The Lagunitas Watershed represents one of California’s last spawning grounds for endangered coho salmon. Steiner said decades ago, an expedition like this would yield thousands of coho. On Wednesday, the results were comparatively dismal.
"This year we only had about a hundred fish come up and spawn," he said.
The seasonal Barranca Creek ambles down a gentle hill in Lagunitas, winding past a neighborhood where members of the Grateful Dead once lived.

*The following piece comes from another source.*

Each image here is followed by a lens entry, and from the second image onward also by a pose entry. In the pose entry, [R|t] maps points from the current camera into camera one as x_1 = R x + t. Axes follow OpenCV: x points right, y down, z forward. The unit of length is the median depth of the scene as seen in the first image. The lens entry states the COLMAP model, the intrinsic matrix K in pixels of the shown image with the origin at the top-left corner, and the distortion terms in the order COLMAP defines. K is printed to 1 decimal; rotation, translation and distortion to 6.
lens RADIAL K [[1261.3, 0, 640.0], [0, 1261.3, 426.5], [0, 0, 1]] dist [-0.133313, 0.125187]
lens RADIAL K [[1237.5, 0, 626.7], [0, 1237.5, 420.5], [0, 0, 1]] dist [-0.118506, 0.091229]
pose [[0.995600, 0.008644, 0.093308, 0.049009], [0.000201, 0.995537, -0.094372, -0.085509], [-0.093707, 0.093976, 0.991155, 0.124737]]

Just up the street, homeowner Lois Hansen allowed the group to enter her property to skim the creek for marooned fish.
"We’ve been saving these little fish ever since I’ve lived here since 1970,” said Hansen. “I’m getting older now so it’s time for the young ones to come and get them."
The rescue team collected the fish into buckets, with each fish then measured, identified and logged.

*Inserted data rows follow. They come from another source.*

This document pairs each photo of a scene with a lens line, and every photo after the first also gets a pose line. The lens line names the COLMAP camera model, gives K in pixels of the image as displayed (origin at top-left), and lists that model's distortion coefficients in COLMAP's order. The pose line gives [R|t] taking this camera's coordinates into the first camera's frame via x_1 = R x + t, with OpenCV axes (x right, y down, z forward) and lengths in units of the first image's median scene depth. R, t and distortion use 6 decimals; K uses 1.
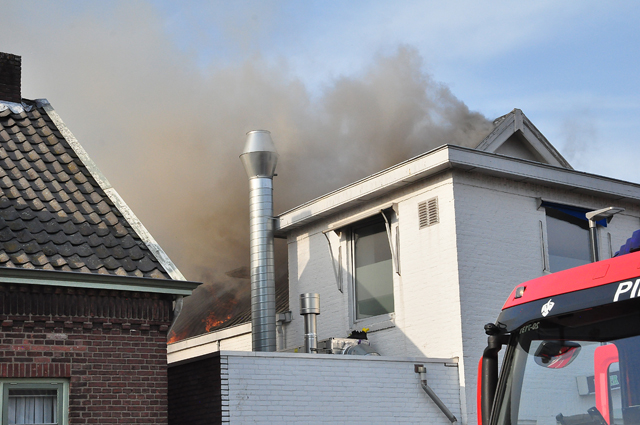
lens RADIAL K [[1308.7, 0, 320.0], [0, 1308.7, 212.5], [0, 0, 1]] dist [0.193749, 0.442087]
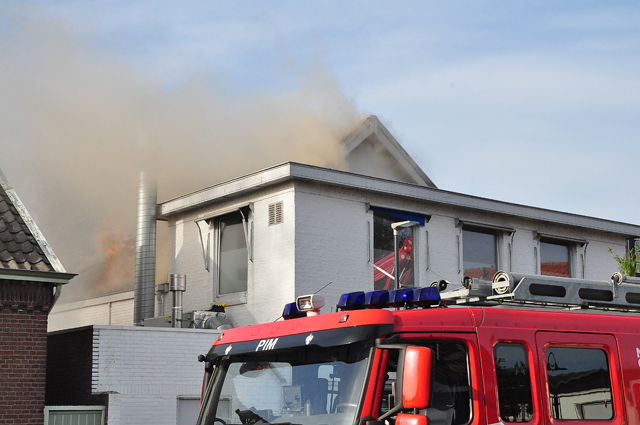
lens RADIAL K [[1308.7, 0, 320.0], [0, 1308.7, 212.5], [0, 0, 1]] dist [0.193749, 0.442087]
pose [[0.998181, 0.038845, 0.046112, 0.068439], [-0.041196, 0.997840, 0.051172, -0.066353], [-0.044025, -0.052978, 0.997625, -0.235729]]
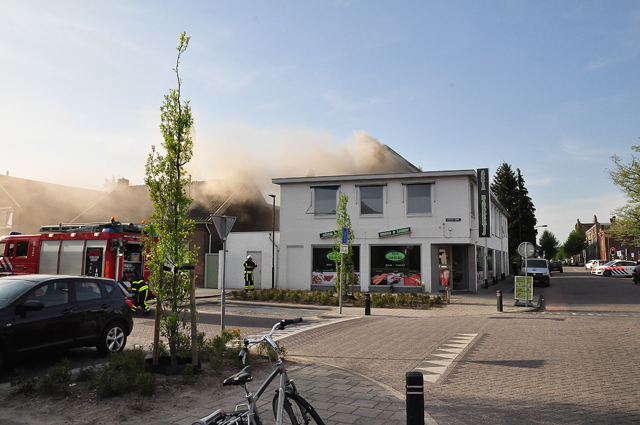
lens RADIAL K [[462.4, 0, 320.0], [0, 462.4, 212.5], [0, 0, 1]] dist [-0.133519, 0.103354]
pose [[0.534654, -0.046561, -0.843787, 1.323360], [0.158582, 0.986271, 0.046060, 0.007864], [0.830058, -0.158435, 0.534697, 0.338318]]
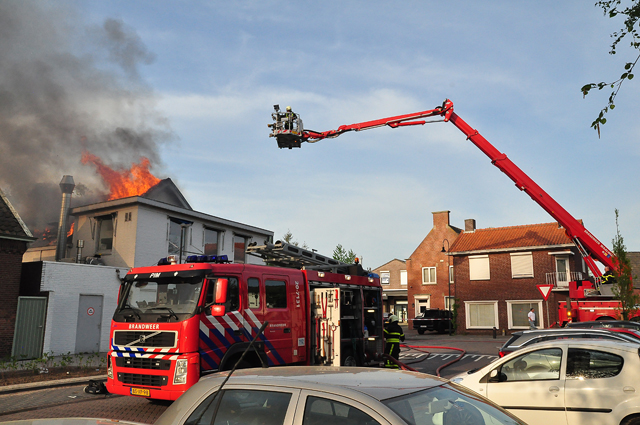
lens RADIAL K [[543.5, 0, 320.0], [0, 543.5, 212.5], [0, 0, 1]] dist [-0.080589, 0.151419]
pose [[0.914300, 0.116074, 0.388050, 0.007250], [-0.127917, 0.991774, 0.004729, -0.069103], [-0.384309, -0.053962, 0.921626, -0.253961]]
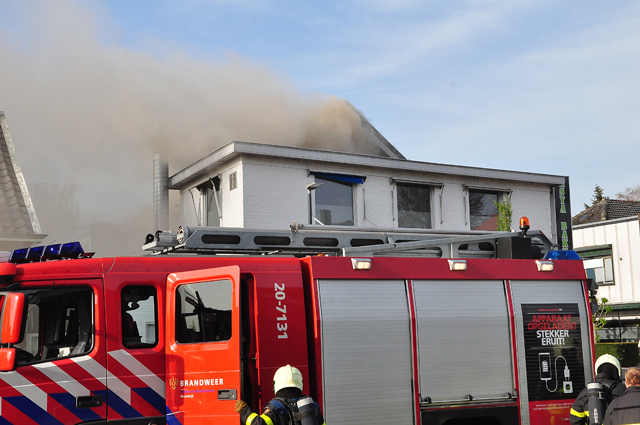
lens RADIAL K [[971.6, 0, 320.0], [0, 971.6, 212.5], [0, 0, 1]] dist [0.111541, 0.021353]
pose [[0.994657, -0.005249, -0.103104, 0.316145], [0.014546, 0.995869, 0.089627, -0.067648], [0.102208, -0.090648, 0.990624, -0.177135]]
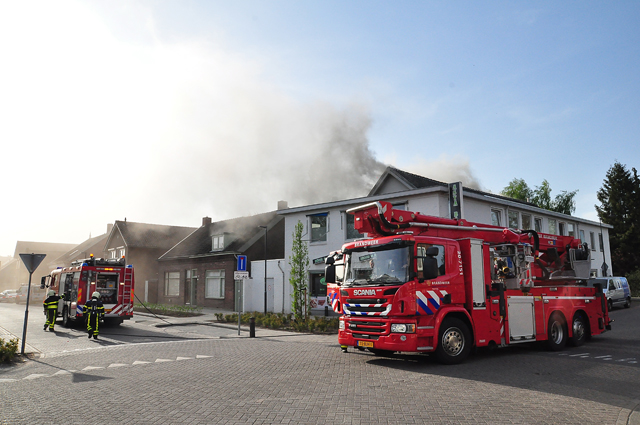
lens RADIAL K [[462.4, 0, 320.0], [0, 462.4, 212.5], [0, 0, 1]] dist [-0.133519, 0.103354]
pose [[0.155453, -0.116787, -0.980915, 1.579112], [0.219334, 0.972282, -0.081000, 0.107117], [0.963186, -0.202557, 0.176759, 0.838285]]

"If they’re big and fat, then they’re healthy," said Steiner. "And if they’re skinny we’ll know there’s problems up here."
The salmon have become a barometer of ocean conditions, as well as a reflection of winter rainfall levels. Wednesday's rescue operation turned-up mostly steelhead trout, and hardly any coho. Steiner said the reason is this year’s winter rains didn’t coincide with the salmon’s spawning cycle, making it difficult for the fish to swim up the creek to lay eggs in the place of their birth.
Steiner said the problem was partly nature, and partly due to years of development along the fish critical habitat.
"You can see this house was built just a few feet from the creek," said Steiner, gesturing toward Hansen's house. "Those were mistakes that were made hundreds of years ago."
After netting more than a hundred fish, mostly steelhead, the group of rescuers transported the buckets to a lower stream, flowing wider and more abundantly beneath a thick canopy of trees. A volunteer tilted the plastic bucket into the stream, releasing the darting castaways into a deep, black pool where they quickly vanished.
"It feels great to save a species from certain death," mused Steiner. "And give them another chance at survival."